→ **Task to complete**: Rewrite the passage on reporting harassment, everything from "Reporting instances of" down to "galleys (forced labour).", with "Holy Office" in place of "Inquisition".

→ **Selected passage**:
>> BEGIN

Reporting instances of harassment

Some women who experienced abuse in the confessional reported it to the Inquisition, and those religious authorities listened. In the tribunals, notaries put down depositions and defendants were summoned. During trials, witnesses were cross-examined to corroborate their statements. Guilty convictions varied: a clergyman could be assigned fasting or spiritual exercises, suspension, exile, or the galleys (forced labour).

The archives show that in 18th-century Italy, Catholic women understood the lurid jokes, the metaphors and the allusions directed at them. In 1736 in Pisa, for example, Rosa went to her confessor for help, worried her husband did not love her, and was advised to “use her fingers on herself” to arouse his desire. She was embarrassed and reported the inappropriate exchange. Documents in the archives frequently show women were questioned if a marriage produced no children: asked if they checked whether their husbands “consumed from behind”, in the same “natural vase”, or if semen fell outside. In 1779 in Onano, Colomba reported that her confessor asked if she knew that to have a baby, her husband needed to insert his penis in her “shameful parts”. In 1739 in Siena, a childless 40-year-old woman, Lucia, was belittled as a confessor offered to check up on her, claiming women “had ovaries like hens” and that her predicament was odd, as it was enough for a woman “to pull their hat and they would get pregnant”. She reported the exchange as an improper interference into her intimate life.

>> END

→ **Information given**:
>> BEGIN

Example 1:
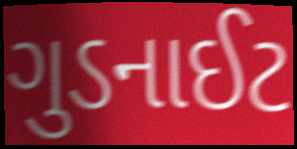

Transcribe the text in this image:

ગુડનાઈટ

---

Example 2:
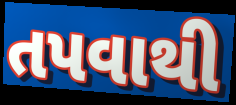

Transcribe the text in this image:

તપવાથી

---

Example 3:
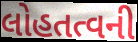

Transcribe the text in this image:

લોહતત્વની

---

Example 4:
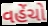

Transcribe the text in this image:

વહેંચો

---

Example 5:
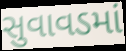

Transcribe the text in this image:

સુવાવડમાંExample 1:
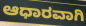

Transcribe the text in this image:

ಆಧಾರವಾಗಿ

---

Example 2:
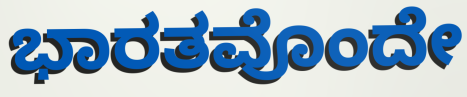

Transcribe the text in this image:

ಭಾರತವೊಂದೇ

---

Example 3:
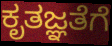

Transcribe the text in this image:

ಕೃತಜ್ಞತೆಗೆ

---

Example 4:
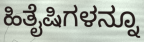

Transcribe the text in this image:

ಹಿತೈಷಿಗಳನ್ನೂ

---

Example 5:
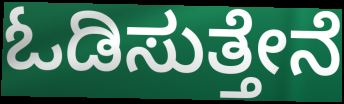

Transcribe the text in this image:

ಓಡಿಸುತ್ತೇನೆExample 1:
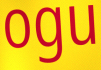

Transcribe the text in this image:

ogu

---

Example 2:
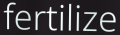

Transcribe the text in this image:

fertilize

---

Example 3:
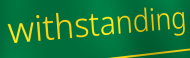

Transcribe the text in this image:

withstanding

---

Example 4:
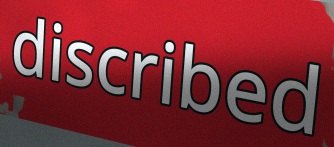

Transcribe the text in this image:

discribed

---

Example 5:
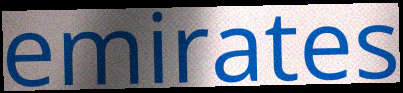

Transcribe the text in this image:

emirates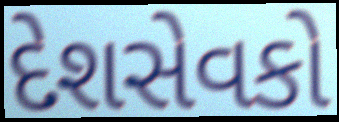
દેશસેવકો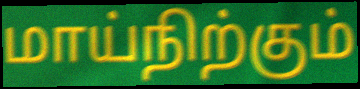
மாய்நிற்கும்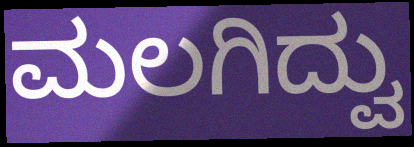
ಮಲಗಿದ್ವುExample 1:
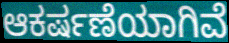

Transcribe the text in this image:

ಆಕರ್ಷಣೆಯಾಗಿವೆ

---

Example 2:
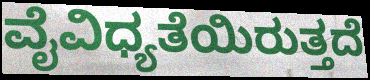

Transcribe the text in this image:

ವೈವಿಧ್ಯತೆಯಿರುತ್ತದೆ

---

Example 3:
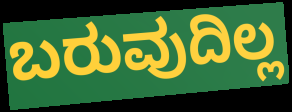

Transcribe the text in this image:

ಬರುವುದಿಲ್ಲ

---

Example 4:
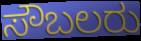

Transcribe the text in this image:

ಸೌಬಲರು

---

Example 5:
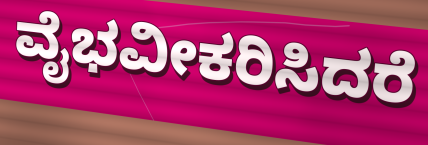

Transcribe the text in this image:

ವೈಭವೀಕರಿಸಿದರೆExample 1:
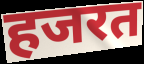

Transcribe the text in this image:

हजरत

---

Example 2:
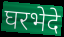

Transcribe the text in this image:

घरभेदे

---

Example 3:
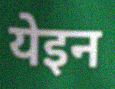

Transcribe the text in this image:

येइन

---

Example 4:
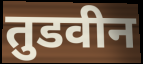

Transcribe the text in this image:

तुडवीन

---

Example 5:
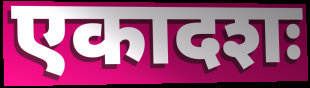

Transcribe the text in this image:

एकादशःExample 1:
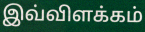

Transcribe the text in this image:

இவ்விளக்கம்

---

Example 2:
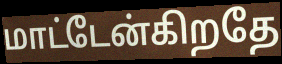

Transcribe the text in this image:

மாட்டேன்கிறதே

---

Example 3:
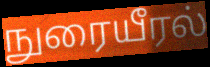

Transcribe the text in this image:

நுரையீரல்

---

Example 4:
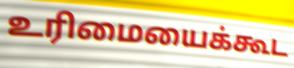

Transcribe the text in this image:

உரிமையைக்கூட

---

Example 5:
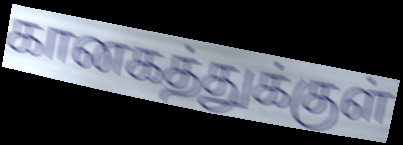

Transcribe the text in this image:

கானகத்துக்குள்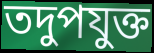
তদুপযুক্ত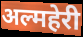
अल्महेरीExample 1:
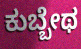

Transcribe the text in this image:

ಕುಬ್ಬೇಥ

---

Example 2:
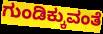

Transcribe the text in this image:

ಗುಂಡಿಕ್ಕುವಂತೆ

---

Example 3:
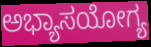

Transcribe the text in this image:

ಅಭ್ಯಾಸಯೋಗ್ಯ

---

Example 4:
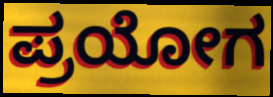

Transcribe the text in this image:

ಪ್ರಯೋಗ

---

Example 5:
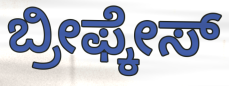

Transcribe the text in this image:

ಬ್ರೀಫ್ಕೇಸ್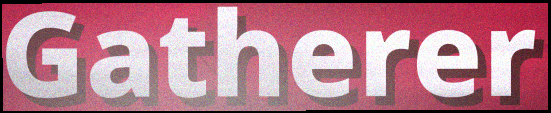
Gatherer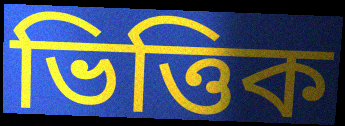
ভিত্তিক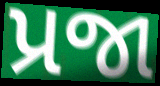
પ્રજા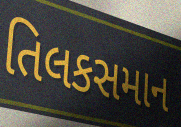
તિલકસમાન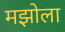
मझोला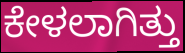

>> END

→ **Solution to the exercise**:
Reporting instances of harassment

Some women who experienced abuse in the confessional reported it to the Holy Office, and those religious authorities listened. In the tribunals, notaries put down depositions and defendants were summoned. During trials, witnesses were cross-examined to corroborate their statements. Guilty convictions varied: a clergyman could be assigned fasting or spiritual exercises, suspension, exile, or the galleys (forced labour).